The future of Marine Corps Aviation, the F-35B

in Voices by

A Message from the Beaufort Regional Chamber of Commerce

The Military Enhancement Committee (MEC) of the Beaufort Regional Chamber of Commerce had an incredible opportunity recently to meet with members of Congress, representatives of Lockheed Martin and a unique opportunity to meet and talk with Lt. Gen. Robert E. Schmidle, Jr., USMC, Deputy Commandant for Aviation.

The committee was able to discuss several topic areas and at the request of the committee, Gen. Schmidle approved an F-35B fly-in for a public viewing. On August 20th, (2) F-35B, Lightning II’s, split the runway at MCAS Beaufort and gave both military and community leaders a first hand look at the future of Marine Corps aviation. Community and military leaders were treated to an up close look at the aircraft.

Back row from left: Jim Wegman and Skeet Von Harten. Front row: Blakely Williams, Col. John Payne, Jon Rembold, Alice Howard, Jimmy Boozer and Col. Jack Snider.
Back row from left: Jim Wegman and Skeet Von Harten. Front row: Blakely Williams, Col. John Payne, Jon Rembold, Alice Howard, Jimmy Boozer and Col. Jack Snider.

Lt. Gen. Schmidle reported the first F-35Bs for VMFAT-501 would arrive in Beaufort by the summer of 2014. When asked about the possibility of the Marine Corps building an Auxiliary Landing Field, Gen. Schmidle responded he would like to see it happen, but there was no long term plan in place. He also applauded and strongly supported the community’s joint effort with DoD to protect the Air Station from encroachment.

On the subject of a possible BRAC, Gen. Schmidle stated the Marine Corps was making a long term commitment to MCAS Beaufort in bringing the F-35B to “Fightertown”. With both training squadrons being located in Beaufort, “Fightertown” will be the initial training home for all future Marine F-35 pilots. Beaufort is truly poised to be the Center of Excellence for the Marine Corps F-35B program which will solidify our role in the national defense mission, and will be a positive impact not only to our local economy but also to any potential future BRAC.
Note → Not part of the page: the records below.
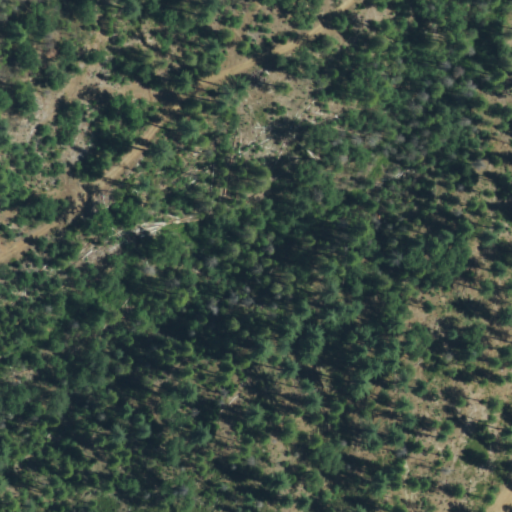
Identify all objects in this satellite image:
road: (167, 115)
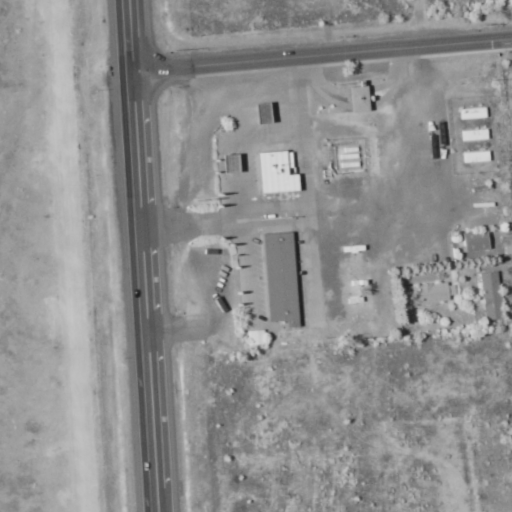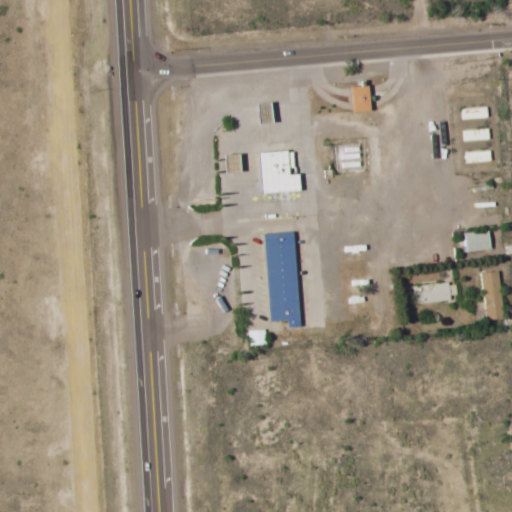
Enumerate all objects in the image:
road: (509, 12)
road: (471, 41)
road: (282, 57)
building: (355, 98)
building: (474, 157)
building: (272, 172)
building: (473, 241)
road: (145, 255)
building: (277, 278)
building: (431, 292)
building: (488, 295)
building: (253, 337)
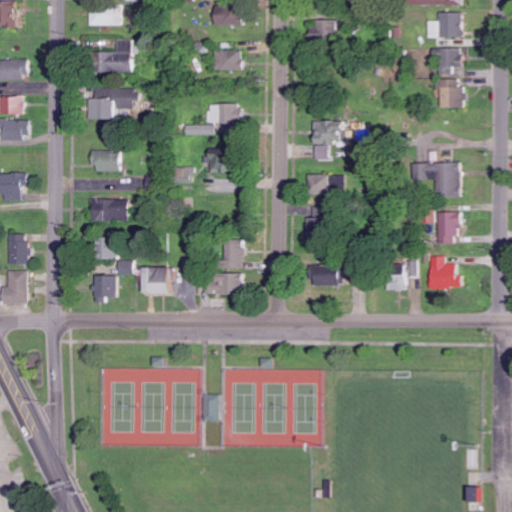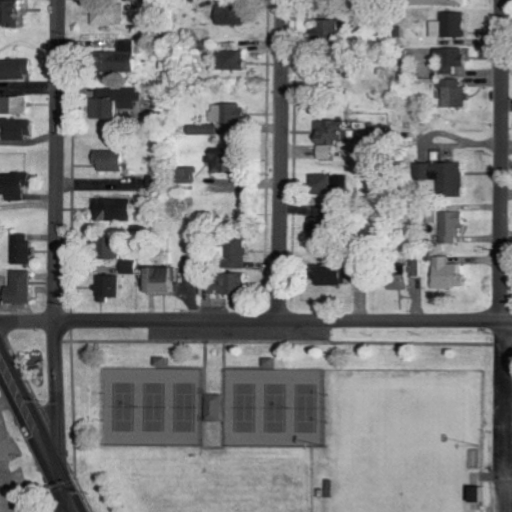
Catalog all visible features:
building: (454, 2)
building: (12, 13)
building: (111, 14)
building: (236, 15)
building: (453, 26)
building: (330, 30)
building: (129, 57)
building: (235, 60)
building: (454, 60)
building: (18, 69)
building: (456, 93)
building: (120, 101)
building: (15, 105)
building: (228, 118)
building: (20, 129)
building: (335, 133)
road: (55, 159)
road: (500, 159)
building: (229, 160)
road: (281, 160)
building: (113, 161)
building: (454, 179)
building: (332, 184)
building: (16, 186)
building: (117, 210)
building: (329, 226)
building: (455, 227)
building: (121, 247)
building: (26, 249)
building: (242, 256)
building: (133, 267)
building: (336, 275)
building: (452, 275)
building: (167, 280)
building: (230, 284)
building: (23, 287)
building: (113, 287)
road: (255, 319)
road: (55, 396)
park: (125, 407)
park: (156, 407)
park: (186, 407)
building: (219, 408)
building: (219, 408)
park: (246, 408)
park: (277, 408)
park: (307, 409)
road: (37, 437)
park: (401, 450)
traffic signals: (56, 473)
traffic signals: (64, 489)
building: (475, 494)
road: (63, 500)
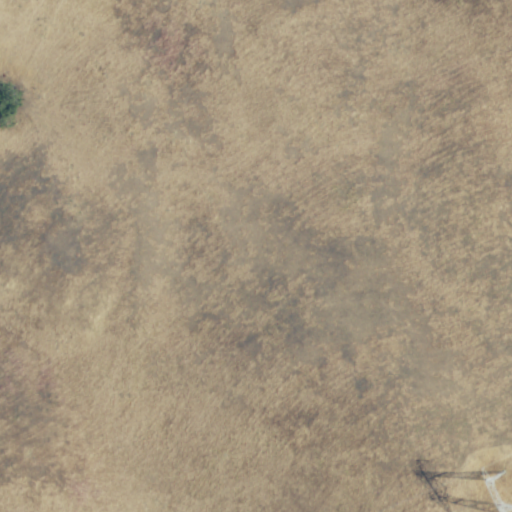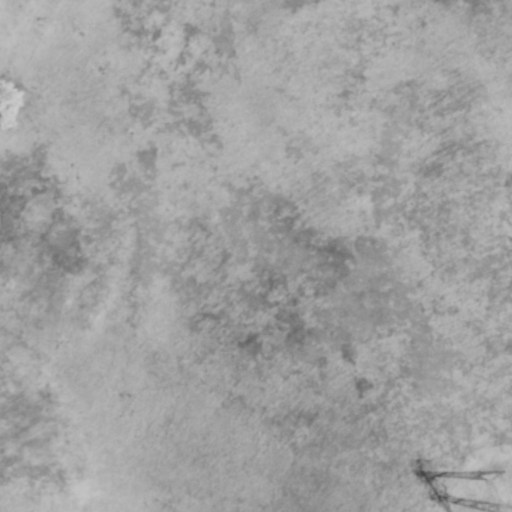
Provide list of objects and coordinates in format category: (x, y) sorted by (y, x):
power tower: (508, 499)
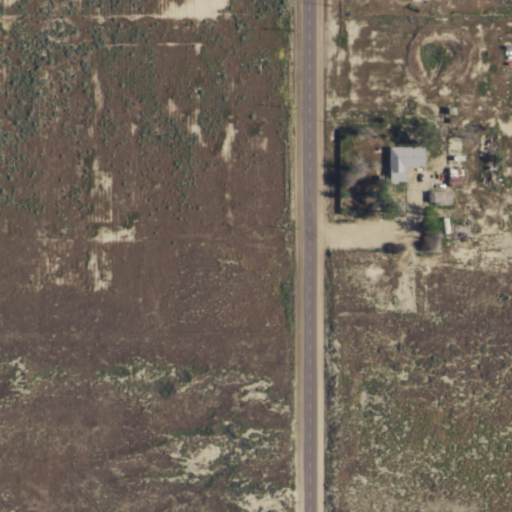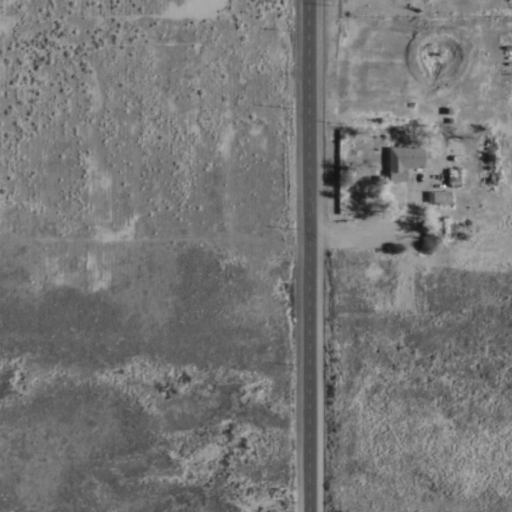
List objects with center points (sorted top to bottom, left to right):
building: (449, 110)
building: (489, 140)
building: (489, 152)
building: (401, 161)
building: (399, 162)
building: (452, 172)
building: (452, 181)
building: (438, 197)
road: (369, 225)
road: (306, 255)
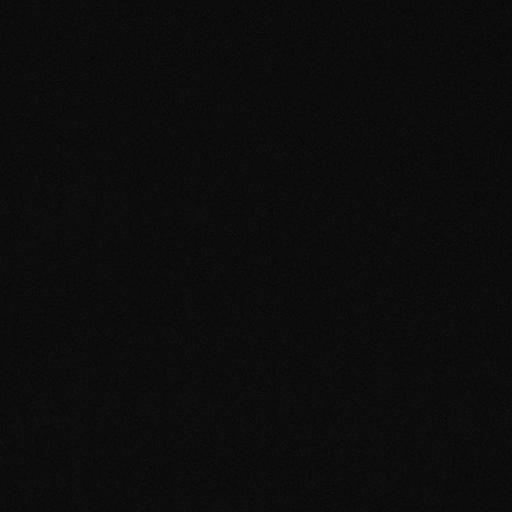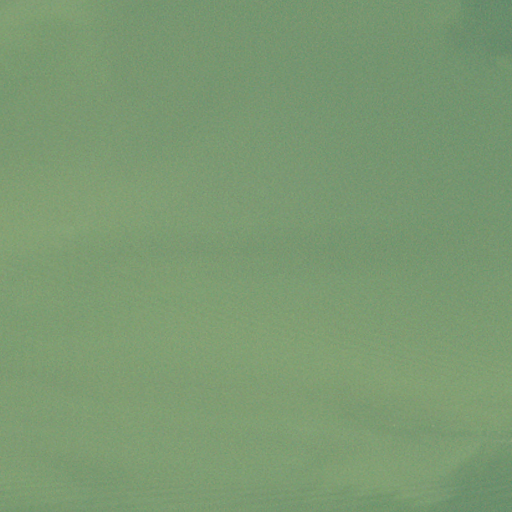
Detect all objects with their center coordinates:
river: (165, 69)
The often asked question of the “need” for the F-35B in Beaufort was answered in the affirmative by senior Marine Corps officials during their strategic planning and formulation of a basing plan. As a result of the December 2010 Environmental Impact Statement (EIS), Beaufort was selected to be the home of two F-35B training squadrons and three F-35B operational squadrons. Likewise, questions of noise, health, and safety are often cited as detractors to the plane. These topics were also addressed in the EIS prior to the decision to bring the F-35B to Beaufort. A comprehensive “Noise Test” on the F-35 was done at the Edwards AFB lakebed acoustic test range and the noise levels were found comparable to or less than current Navy aircraft. The F-35B has already been operational at Eglin, AFB and at MCAS Yuma.

The detractors of devalued property, health concerns and degradation of quality of life are simply not supported by objective data or the communities that are within three miles of the bases that are currently home to the F-35B. To imply that the Marines don’t have a “stake” in these basic human concerns is simply irresponsible. Marines, Sailors, DoD employees, civilian contractors, etc. all live, work, raise families, buy real property, and pay taxes in Beaufort County. We all have a stake in our community, our national defense and a strong local economy. The cornerstone of the success of our bases is the forging of an impenetrable bond between our bases and our community for the greater good of all. Special interests should not usurp national security and defense readiness.

The future of Marine Corps Aviation, the F-35B, is coming to Beaufort. The decision has long been made and our continued goal should be to strengthen the unique bond between our community and our local bases to ensure the continued growth and viability of our bases and our economy. The economic impact of our bases on our local economy is approximately $1.5 billion a year. The loss of any one base in this area would be a devastating blow to our national security mission and our local economy. The volunteer members of the MEC all live, work, vote, own property, pay taxes and have raised or are raising families in the Beaufort County area. They volunteer countless hours to ensure the existence and growth of our local bases through collaboration with the State of South Carolina, other local communities with military bases in South Carolina, and our local Congressional Delegation.